The Secretary of State for Education announced on 2 June 2010 that legislation will be introduced to abolish the General Teaching Council for England. The proposed abolition does not affect the GTC's responsiblity towards regulating the profession and conducting disciplinary hearings at present.

For more information regarding the abolition of the GTC please see the Future of the GTC section.

The GTC sets out and maintains standards for the behaviour and professional competence of teachers, in the interests of the public. In doing so it regulates the teaching profession.

Teachers' employers (including supply agencies) must tell the GTC when they dismiss a registered teacher because of misconduct or incompetence, or when a teacher resigns because they know they are going to be dismissed.

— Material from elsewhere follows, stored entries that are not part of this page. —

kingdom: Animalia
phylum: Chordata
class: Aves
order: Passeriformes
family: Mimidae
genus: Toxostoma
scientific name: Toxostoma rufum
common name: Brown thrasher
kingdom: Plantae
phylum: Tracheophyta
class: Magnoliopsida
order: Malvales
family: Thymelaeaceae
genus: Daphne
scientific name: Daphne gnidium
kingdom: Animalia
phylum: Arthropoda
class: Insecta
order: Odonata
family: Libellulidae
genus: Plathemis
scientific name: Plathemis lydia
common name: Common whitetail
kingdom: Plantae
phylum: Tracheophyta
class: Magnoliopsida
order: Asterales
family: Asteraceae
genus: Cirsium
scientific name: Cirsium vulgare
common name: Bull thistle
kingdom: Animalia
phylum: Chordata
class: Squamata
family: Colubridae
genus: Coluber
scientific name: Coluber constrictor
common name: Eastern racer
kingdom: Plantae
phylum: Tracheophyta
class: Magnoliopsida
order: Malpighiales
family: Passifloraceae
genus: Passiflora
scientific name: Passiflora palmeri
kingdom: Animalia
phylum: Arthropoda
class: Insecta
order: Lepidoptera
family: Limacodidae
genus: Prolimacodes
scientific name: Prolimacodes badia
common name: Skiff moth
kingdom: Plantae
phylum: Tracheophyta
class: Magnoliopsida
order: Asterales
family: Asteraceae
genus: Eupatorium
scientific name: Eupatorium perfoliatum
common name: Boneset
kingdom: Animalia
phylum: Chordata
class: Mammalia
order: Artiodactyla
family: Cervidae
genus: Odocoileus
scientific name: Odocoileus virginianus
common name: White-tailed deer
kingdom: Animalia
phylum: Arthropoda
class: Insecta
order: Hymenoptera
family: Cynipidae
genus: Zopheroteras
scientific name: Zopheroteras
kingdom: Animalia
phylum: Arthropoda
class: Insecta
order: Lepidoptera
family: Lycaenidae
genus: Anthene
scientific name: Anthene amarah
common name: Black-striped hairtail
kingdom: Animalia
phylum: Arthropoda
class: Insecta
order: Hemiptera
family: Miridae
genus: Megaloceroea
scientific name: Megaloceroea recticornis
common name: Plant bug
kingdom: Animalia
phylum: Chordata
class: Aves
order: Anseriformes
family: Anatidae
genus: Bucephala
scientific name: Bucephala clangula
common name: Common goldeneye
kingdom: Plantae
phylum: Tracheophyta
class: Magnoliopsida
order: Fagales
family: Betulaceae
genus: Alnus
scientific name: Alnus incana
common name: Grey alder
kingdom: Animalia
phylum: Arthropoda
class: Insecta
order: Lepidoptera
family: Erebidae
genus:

The GTC also takes referrals relating to misconduct from the Department for Education (DfE) and members of the public. DfE criminal referrals can include criminal convictions, and they can also ban or restrict a teacher if children's safety and welfare is at risk, or it would negatively affect public confidence in teaching.

The GTC has a thorough process in place to hear cases. Each hearing panel has two teachers and one person who is not in the teaching profession. At least two of the panel are members of the Council. One person may be from a committee of 15 teachers and 10 other people who have been recruited to help hear cases. Each panel has an independent legal adviser and the hearing is held in public.

These protective measures mean you can be assured that the GTC is applying rules in partnership with people representing the interests of children, parents, the wider community and the profession. The GTC is also examining serious cases thoroughly and openly.

What disciplinary actions can be taken?
Each panel can take actions which include:

  • reprimand (or warning)
  • conditional registration, where a teacher must meet conditions set by the panel to be able to register with the GTC and so continue teaching
  • suspending a teacher, with conditions if appropriate, for up to two years; and
  • banning a teacher from teaching.